Lee Berger, paleoantropolog yang meminta penelusur gua memasang mata kalau-kalau ada fosil, adalah orang Amerika bertulang besar. Pipinya mengembang saat dia tersenyum, sesuatu yang sering terjadi. Pada awal 1990-an, ketika Berger mendapat pekerjaan di University of the Witwatersrand (“Wits”) dan mulai berburu fosil, pusat perhatian evolusi manusia sudah lama bergeser ke Lembah Great Rift di Afrika Timur.
Sebagian besar peneliti memandang Afrika Selatan sebagai tambahan menarik pada kisah evolusi manusia, namun bukan cerita utamanya. Berger bertekad membuktikan bahwa mereka keliru. Namun, selama hampir 20 tahun, berbagai temuannya yang relatif remeh malah menegaskan betapa sedikitnya sumbangsih Afrika Selatan yang masih tersisa.
Yang paling ingin ia temukan adalah fosil yang dapat menyingkapkan misteri utama yang belum terpecahkan dalam evolusi manusia: asal-usul genus kita, Homo, antara dua hingga tiga juta tahun silam. Di sisi jauh kesenjangan itu ada australopithecine mirip kera, yang dilambangkan oleh Australopithecus afarensis dan perwakilannya yang paling terkenal, Lucy, kerangka tulang yang ditemukan di Etiopia pada 1974. Di sisi dekat ada Homo erectus, spesies pengguna alat, pembuat api, penjelajah dunia dengan otak besar dan proporsi tubuh mirip kita. Dalam masa sejuta tahun yang kabur itu, hewan berkaki dua berubah menjadi manusia yang baru muncul, makhluk yang bukan saja sudah beradaptasi dengan lingkungannya, tetapi mampu mengerahkan pikirannya untuk menguasainya. Bagaimana terjadinya revolusi itu?
Catatan fosil bersifat ambigu, membuat frustrasi. Agak lebih tua daripada H. erectus terdapat spesies yang bernama Homo habilis, atau “handy man” atau “si tukang.” Dinamai demikian oleh Louis Leakey dan rekan-rekannya pada 1964 karena mereka meyakini spesies inilah yang membuat alat batu yang mereka temukan di Ngarai Olduvai di Tanzania. spesies itu menyumbangkan dasar yang goyah dalam pohon keluarga manusia, dan mengakarkannya di Afrika Timur. Pada masa sebelum H. habilis, kisah manusia adalah sesuatu yang gelap, hanya diwakili oleh beberapa fragmen fosil Homo yang terlalu sedikit jumlahnya untuk menjadi spesies baru.
Berger sudah lama berpendapat bahwa H. habilis terlalu primitif, tidak layak mendapat tempat istimewa di akar genus kita. Sebagian ilmuwan lain sepakat bahwa spesies itu semestinya disebut Australopithecus. Namun, Berger hampir sendirian dalam pendapatnya bahwa Afrika Selatan-lah tempat yang tepat untuk mencari Homo tertua yang sebenarnya. Dan selama bertahun-tahun semangatnya yang menggebu-gebu dalam mempromosikan temuannya yang relatif minor malah cenderung menjauhkan sebagian rekan profesionalnya. Berger tidak punya tulangnya.

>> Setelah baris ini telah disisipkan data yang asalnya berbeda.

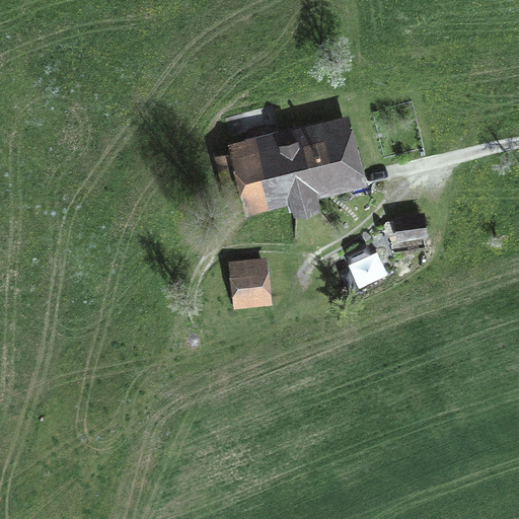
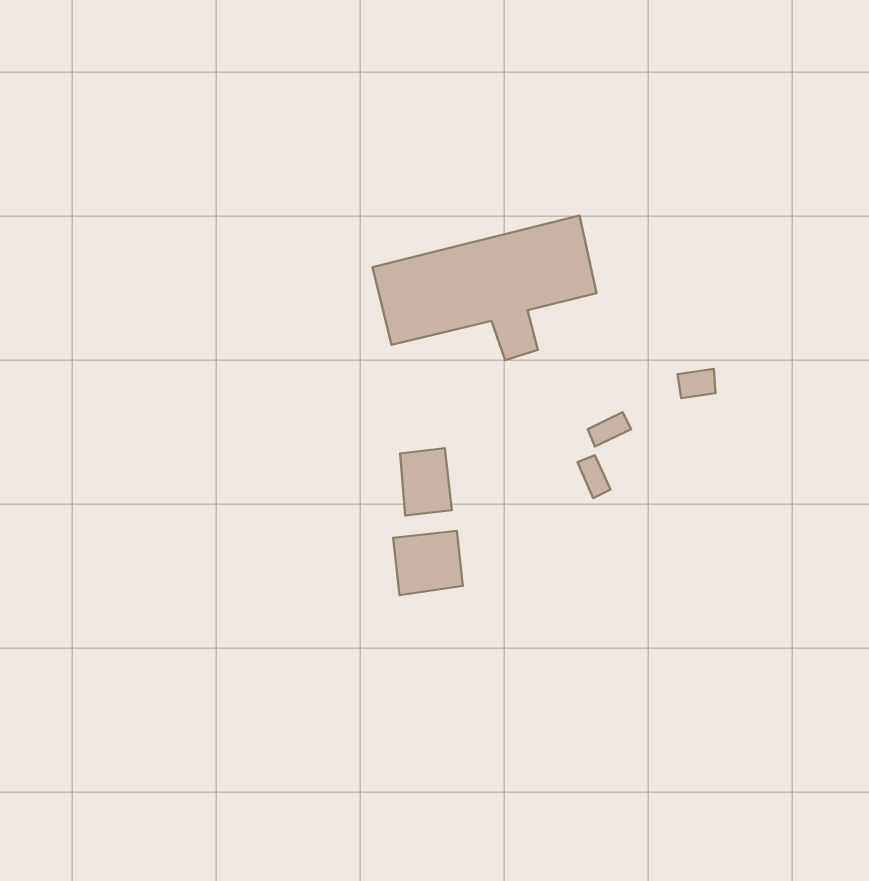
building: none -> [393,531,463,595]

!break!Lalu, pada 2008, dia menemukan sesuatu yang amat penting. Saat mencari di tempat yang kemudian disebut Malapa, sekitar 16 kilometer dari Rising Star, dia dan anaknya yang berumur 14 tahun, Matthew, menemukan beberapa fosil hominin mencuat dari bongkah dolomit.
Selama tahun berikutnya tim Berger dengan susah payah mengerik batu itu untuk mengeluarkan dua kerangka yang hampir lengkap. Bertanggal sekitar dua juta tahun yang lalu, kedua kerangka itu adalah temuan besar pertama dari Afrika Selatan yang diterbitkan setelah puluhan tahun. Dalam banyak segi, kedua kerangka itu sangat primitif, tetapi anehnya, ada juga beberapa ciri modern.
Berger memutuskan bahwa kerangka itu adalah spesies baru australopithecine, yang dinamainya Australopithecus sediba. Tetapi, dia juga mengklaim bahwa kerangka itu “batu Rosetta” untuk asal-usul Homo. Meskipun para sesepuh paleoantropologi mengakui bahwa temuan itu “mencengangkan”, sebagian besar menepiskan penafsirannya tentang temuan itu. A. sediba terlalu muda, terlalu aneh, dan tak berada di tempat yang tepat untuk menjadi leluhur Homo. Setelah itu, makalah tentang Homo awal yang diterbitkan peneliti terkemuka bahkan tak menyebut Berger atau temuannya.